- **TO-DO ITEM**
A faithful copy of the data is the goal; set it down exactly, without the images.
━━━━
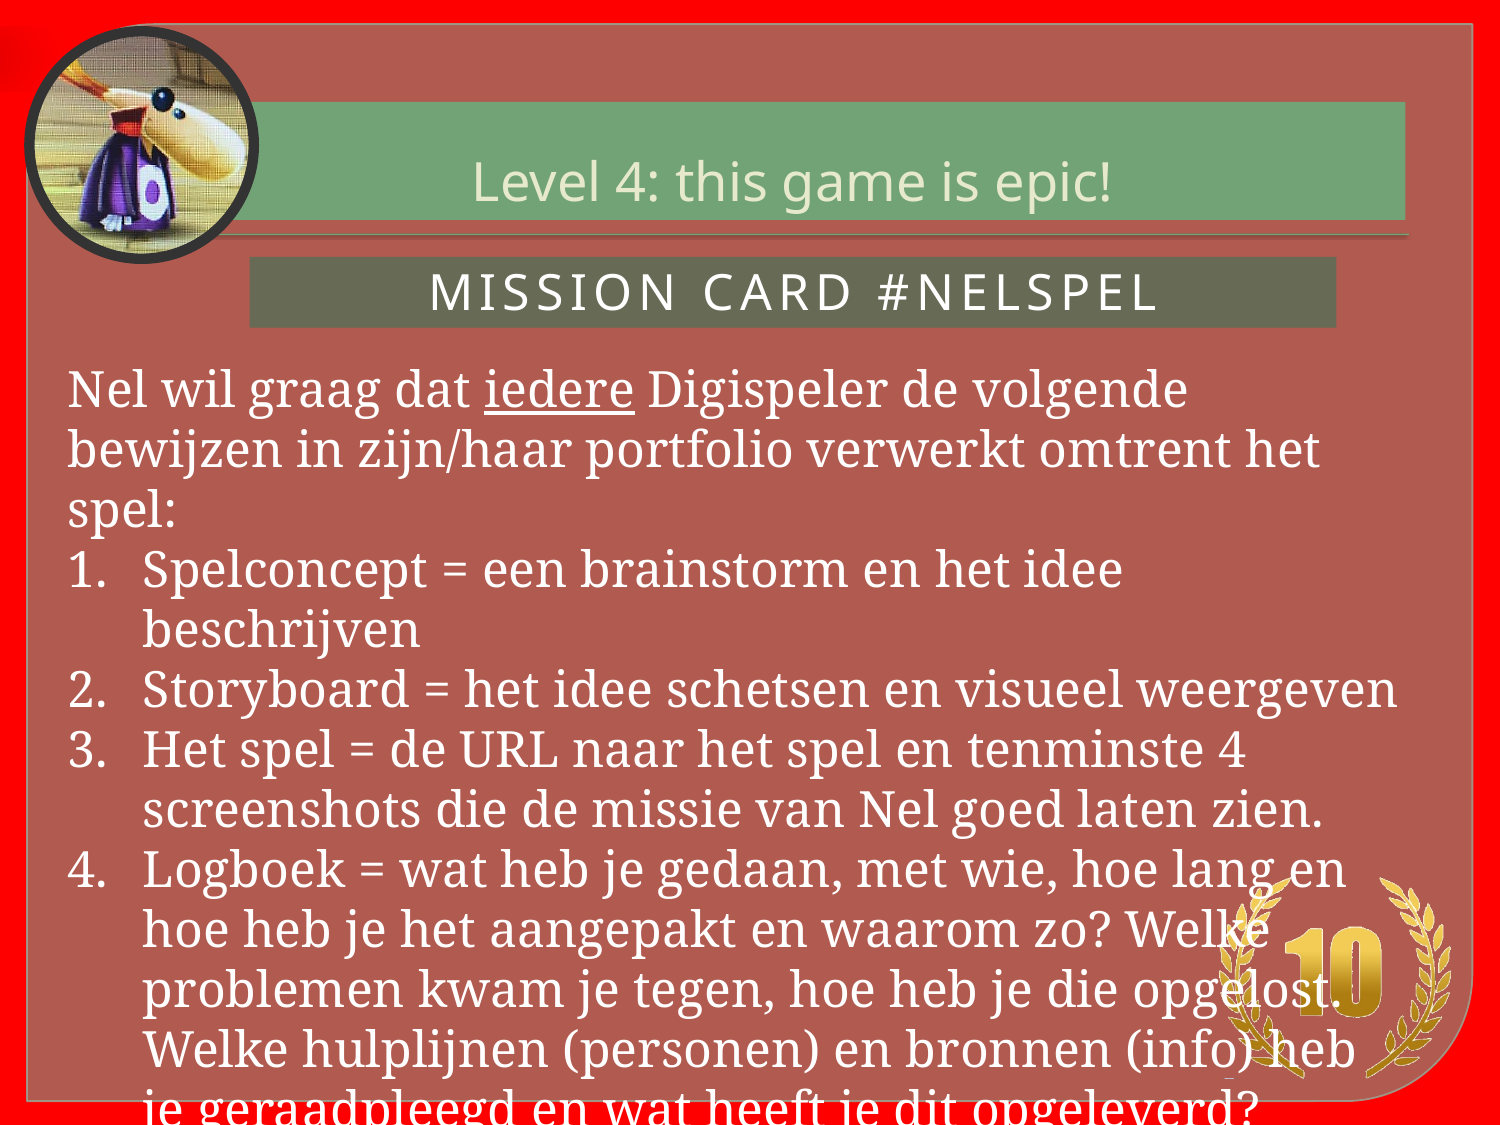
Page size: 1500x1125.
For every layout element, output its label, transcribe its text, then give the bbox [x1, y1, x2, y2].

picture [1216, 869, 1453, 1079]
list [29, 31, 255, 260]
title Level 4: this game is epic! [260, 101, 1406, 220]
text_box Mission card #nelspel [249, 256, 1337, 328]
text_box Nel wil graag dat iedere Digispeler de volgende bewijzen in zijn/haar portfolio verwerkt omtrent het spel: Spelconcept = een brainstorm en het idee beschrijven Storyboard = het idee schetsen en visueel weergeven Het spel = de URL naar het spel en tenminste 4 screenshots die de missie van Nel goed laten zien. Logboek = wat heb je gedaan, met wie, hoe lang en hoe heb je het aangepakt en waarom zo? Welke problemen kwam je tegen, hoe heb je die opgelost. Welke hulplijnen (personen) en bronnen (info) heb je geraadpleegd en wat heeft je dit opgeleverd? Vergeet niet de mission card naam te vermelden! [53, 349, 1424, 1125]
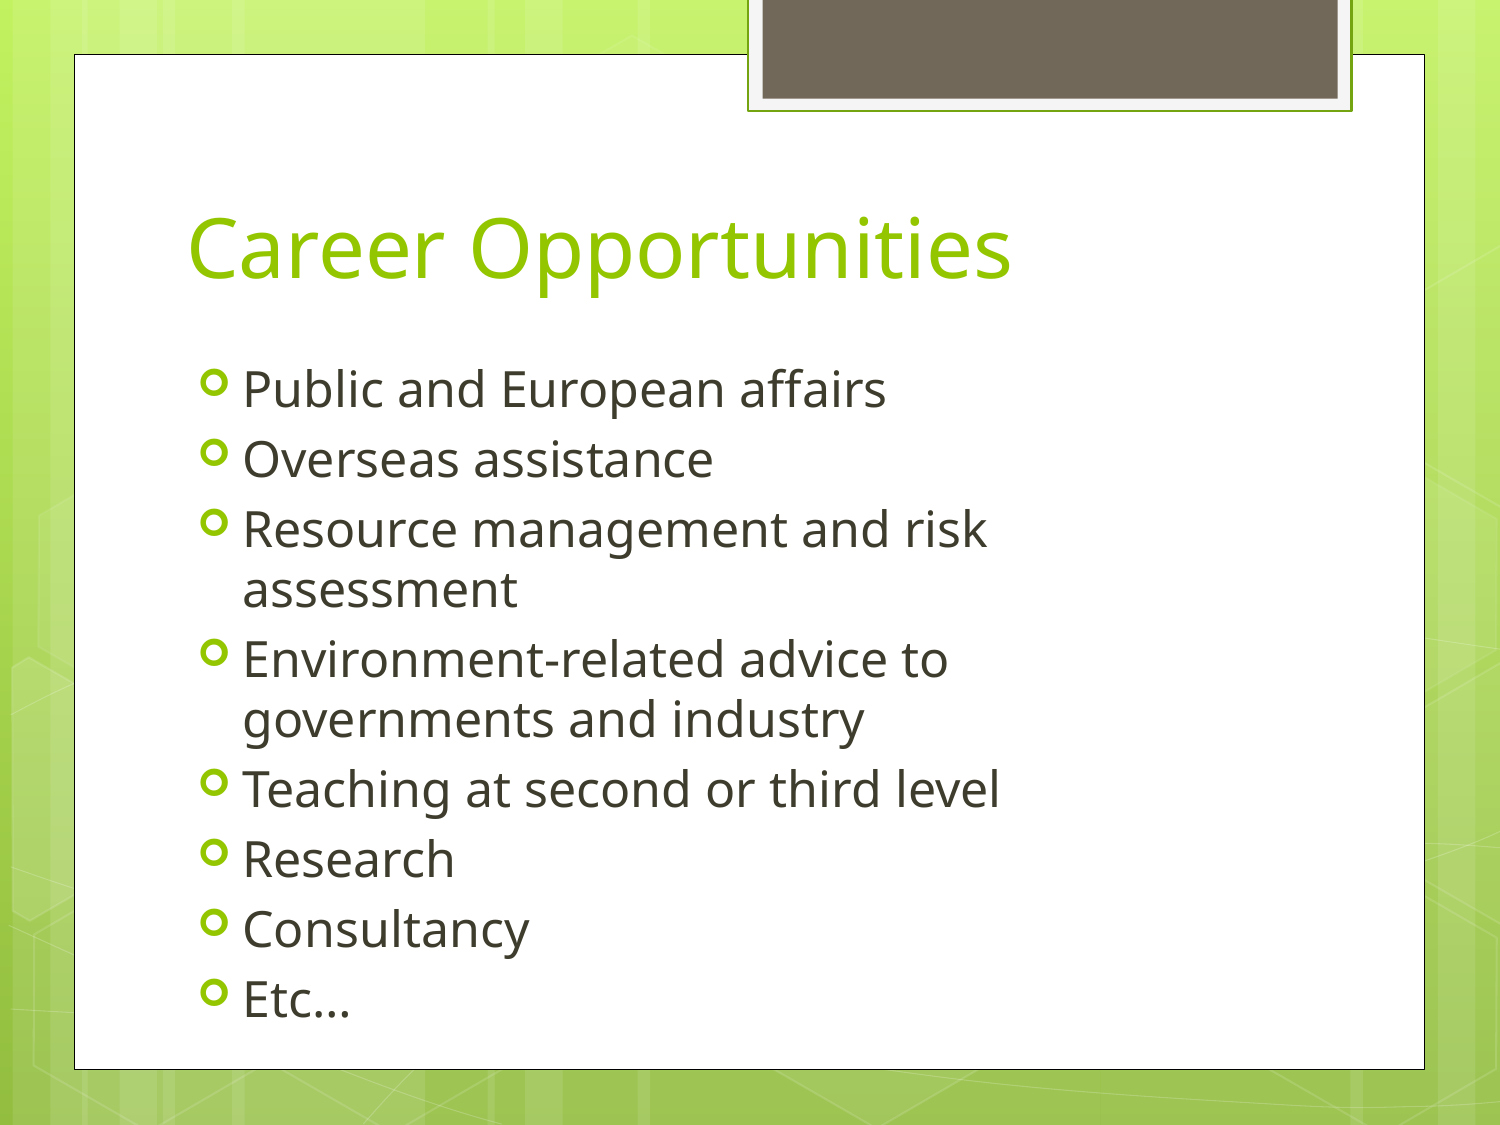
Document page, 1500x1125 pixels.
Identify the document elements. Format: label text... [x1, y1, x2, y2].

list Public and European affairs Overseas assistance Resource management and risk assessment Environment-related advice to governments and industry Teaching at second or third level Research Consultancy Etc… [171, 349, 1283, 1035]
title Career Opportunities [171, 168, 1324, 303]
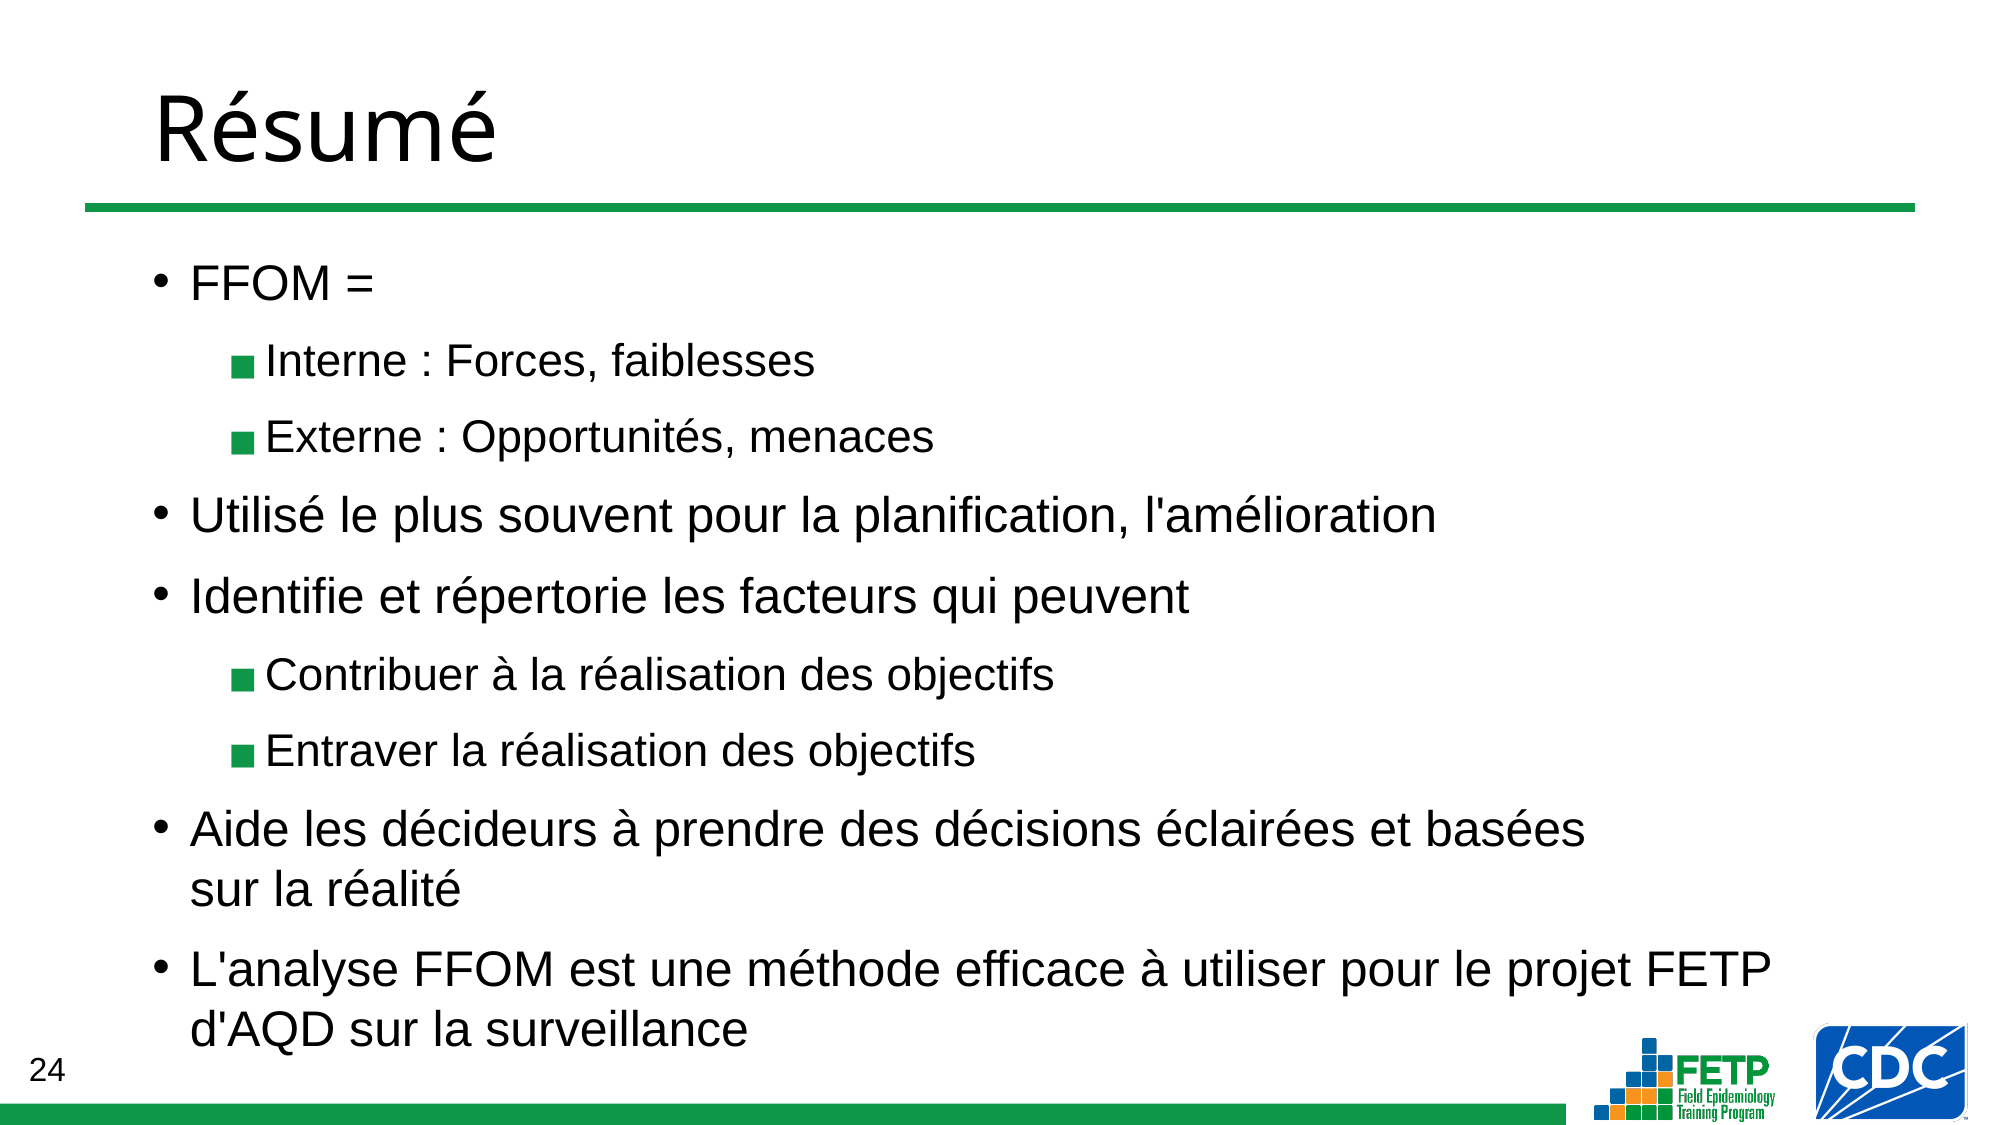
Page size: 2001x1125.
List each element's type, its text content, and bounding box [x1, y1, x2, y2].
━━━━
- **RESULT FOR THIS EXERCISE**
Page size: 1500x1125.
For every layout element, output its label, transcribe its text, then give the bbox [x1, y1, x2, y2].

picture [1216, 869, 1453, 1079]
list [29, 31, 255, 260]
title Level 4: this game is epic! [260, 101, 1406, 220]
text_box Mission card #nelspel [249, 256, 1337, 328]
text_box Nel wil graag dat iedere Digispeler de volgende bewijzen in zijn/haar portfolio verwerkt omtrent het spel: Spelconcept = een brainstorm en het idee beschrijven Storyboard = het idee schetsen en visueel weergeven Het spel = de URL naar het spel en tenminste 4 screenshots die de missie van Nel goed laten zien. Logboek = wat heb je gedaan, met wie, hoe lang en hoe heb je het aangepakt en waarom zo? Welke problemen kwam je tegen, hoe heb je die opgelost. Welke hulplijnen (personen) en bronnen (info) heb je geraadpleegd en wat heeft je dit opgeleverd? Vergeet niet de mission card naam te vermelden! [53, 349, 1424, 1125]
Document page, 1500x1125 pixels.
Identify the document elements. Format: label text... [x1, y1, x2, y2].

list Public and European affairs Overseas assistance Resource management and risk assessment Environment-related advice to governments and industry Teaching at second or third level Research Consultancy Etc… [171, 349, 1283, 1035]
title Career Opportunities [171, 168, 1324, 303]
Page size: 2001x1125.
List each element's type, its text content, and bounding box [x1, y1, x2, y2].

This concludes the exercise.